Message from the President
A Tough Economy and Webster Five is Standing Strong


For more than a year, the domestic and global financial industries have been under extreme duress due to unsound subprime lending and unregulated markets. As a result, many of the nation’s major financial institutions have frozen lending, have gone out of business, or have required government intervention to rescue them from bankruptcy.

The result of this economic crisis will take time to overcome however there are some important things I would like to share with you about the banking industry in 2009. There are about 8,500 banks in the United States, 70 percent of which are non-traded banks, privately held banks, or mutual banks. The Federal Deposit Insurance Corporation (FDIC), which temporarily increased its insurance to $250,000, has issued a very strong rating to 95 percent of these banks, Webster Five being one of them.

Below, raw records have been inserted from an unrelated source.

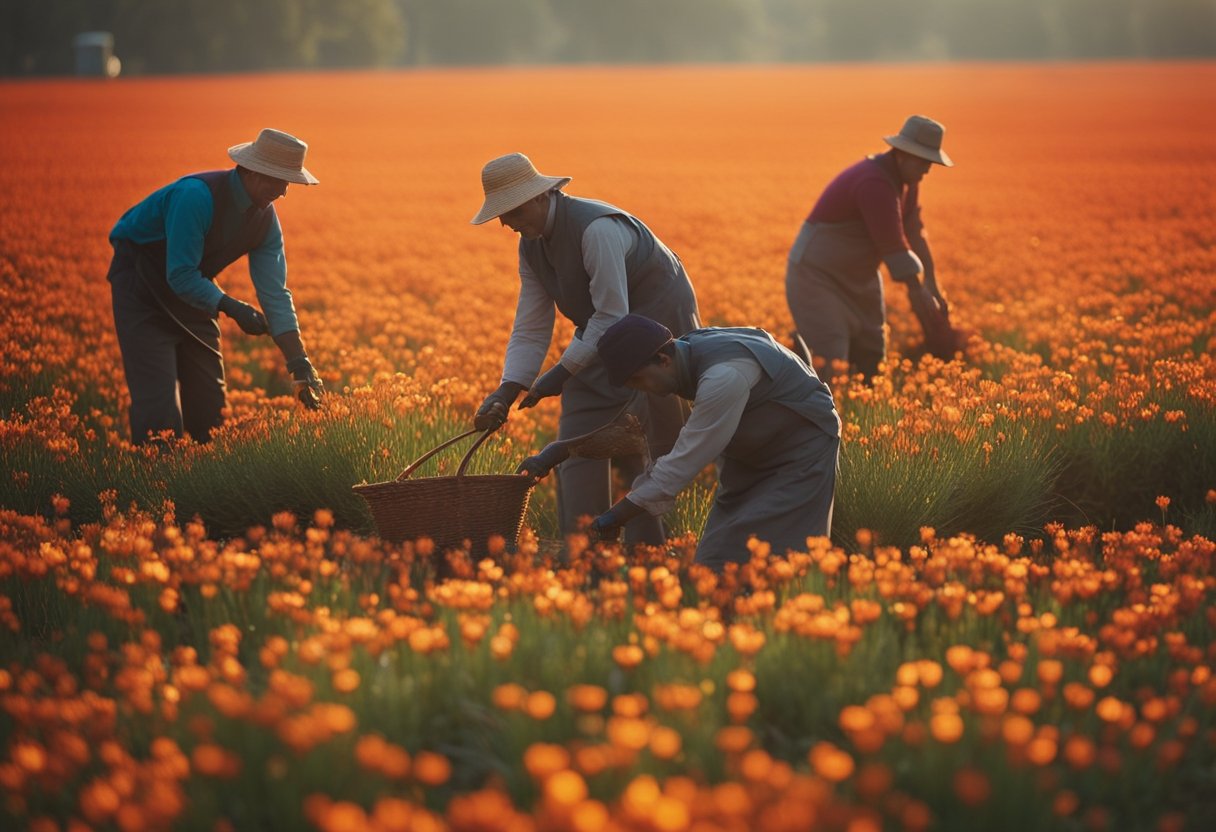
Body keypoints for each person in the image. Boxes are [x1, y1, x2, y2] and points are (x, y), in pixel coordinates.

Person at [471, 153, 701, 547]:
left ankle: (646, 554)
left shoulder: (596, 229)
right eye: (501, 215)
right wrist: (508, 390)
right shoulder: (532, 247)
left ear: (542, 197)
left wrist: (559, 375)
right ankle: (586, 551)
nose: (507, 222)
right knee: (577, 438)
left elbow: (613, 314)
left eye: (515, 209)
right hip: (602, 337)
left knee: (644, 443)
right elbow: (531, 326)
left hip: (659, 335)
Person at [525, 314, 840, 571]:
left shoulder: (723, 376)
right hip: (751, 456)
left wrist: (616, 515)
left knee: (779, 558)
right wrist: (560, 451)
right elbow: (628, 427)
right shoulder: (683, 351)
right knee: (715, 559)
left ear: (662, 360)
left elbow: (682, 464)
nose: (642, 389)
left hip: (801, 451)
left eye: (639, 380)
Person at [107, 128, 325, 445]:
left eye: (287, 182)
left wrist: (299, 363)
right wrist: (233, 308)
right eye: (278, 180)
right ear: (251, 171)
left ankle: (200, 486)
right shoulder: (196, 197)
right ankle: (159, 489)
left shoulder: (265, 220)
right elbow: (180, 274)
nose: (283, 192)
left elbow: (276, 294)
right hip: (141, 288)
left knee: (210, 413)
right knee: (159, 413)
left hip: (196, 294)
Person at [786, 114, 955, 380]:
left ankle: (861, 416)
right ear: (903, 154)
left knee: (872, 352)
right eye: (924, 161)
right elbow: (893, 244)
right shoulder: (874, 182)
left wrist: (932, 284)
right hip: (817, 278)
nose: (928, 169)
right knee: (831, 357)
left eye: (931, 162)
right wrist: (916, 290)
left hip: (859, 278)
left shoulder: (908, 184)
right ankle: (819, 417)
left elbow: (914, 233)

Relative to Webster Five, we envision 2009 as a year of continued growth and performance. With that in mind, we will continue to provide the financial products and outstanding personal service that will help our customers remain financially sound. As a community bank, we understand the challenges in the economy and how they affect our customers and community, so in good times and bad we are the partner you can trust.
- Webster Five

Small banks live by a far different standard than do the stock driven, profit driven, Wall Street banks. They live by realistic rules that never put the institution itself in harms way and they have been doing the same thing for decades. And in doing so, they are not as much in play for disastrous results and foreclosures or facing any form of collapse such as the many banks and mortgage companies across America that are demanding bailouts and handouts from the government. Common sense won the day and these small banks will still be around fifty and seventy five years from now.

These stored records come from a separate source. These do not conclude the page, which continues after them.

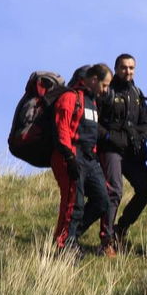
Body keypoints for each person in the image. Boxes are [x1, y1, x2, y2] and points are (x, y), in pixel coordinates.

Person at [51, 63, 113, 254]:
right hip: (71, 155)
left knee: (103, 200)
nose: (106, 90)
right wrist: (69, 158)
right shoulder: (70, 97)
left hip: (89, 158)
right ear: (94, 80)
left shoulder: (92, 102)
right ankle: (65, 245)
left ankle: (71, 236)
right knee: (73, 202)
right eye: (104, 85)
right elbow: (62, 128)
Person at [96, 53, 147, 256]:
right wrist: (110, 137)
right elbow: (95, 122)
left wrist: (140, 138)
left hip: (132, 152)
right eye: (123, 67)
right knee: (115, 192)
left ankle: (121, 229)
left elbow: (145, 123)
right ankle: (107, 241)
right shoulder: (106, 92)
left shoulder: (137, 94)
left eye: (131, 68)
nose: (127, 71)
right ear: (116, 68)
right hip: (111, 149)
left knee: (146, 188)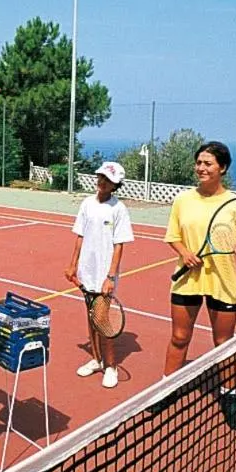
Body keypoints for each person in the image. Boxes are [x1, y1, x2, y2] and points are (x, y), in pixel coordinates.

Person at [163, 141, 236, 431]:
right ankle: (166, 388)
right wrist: (184, 253)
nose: (201, 168)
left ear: (222, 168)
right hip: (187, 280)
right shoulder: (183, 200)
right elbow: (173, 236)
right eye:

As liberal as I am, I was one of the many idiots across our nation that lost his home due to speculator home loan brokers. I take full responsibility for my own stupidity. That was then, and as the book said, this is now. President Obama needs to look at the fact that there is an extreme difference of business ethics between a small town banks lending standards and a mortgage brokers standards. One is community and reality based and the other is profit driven to write as many loans as possible regardless of the consequence. Performance over substance is the rule. No consequences is what has this nation in such an economic dilemma. My little small town bank doesn’t need the increased regulation, the folks lending without ethics need them!

America needs to get its lending houses through regulation in order to be realistic to the markets and peoples needs. One persons loss in foreclosure can be someone else affordable price for a home. We need to make sure that the folks landing their new dream home can afford to make the payments on time and not feed into the fire that is ultimately a home lending crisis that started this whole mess. We do not need part two of the lending crisis to come to bare in three to four years.

Some reports claim that home loans are failing at a ratio of one out of five nationwide. That is a twenty percent ratio that is out of control. Small banks like the one I do business with have a ratio of one or two out of 100. Reality sucks but we need to face the music and know what we can and can not afford in a home. Home ownership isn’t out of your grasp, it just deserves more of a personal commitment from the buyer up front. Nothing is free and the no money down, no interest for five years, no closing cost or cash back at closing is only smoke and mirrors that you will have to face financially when the smoke clears.

Small banks will be okay, mega banks and idiot lenders... I just don't know.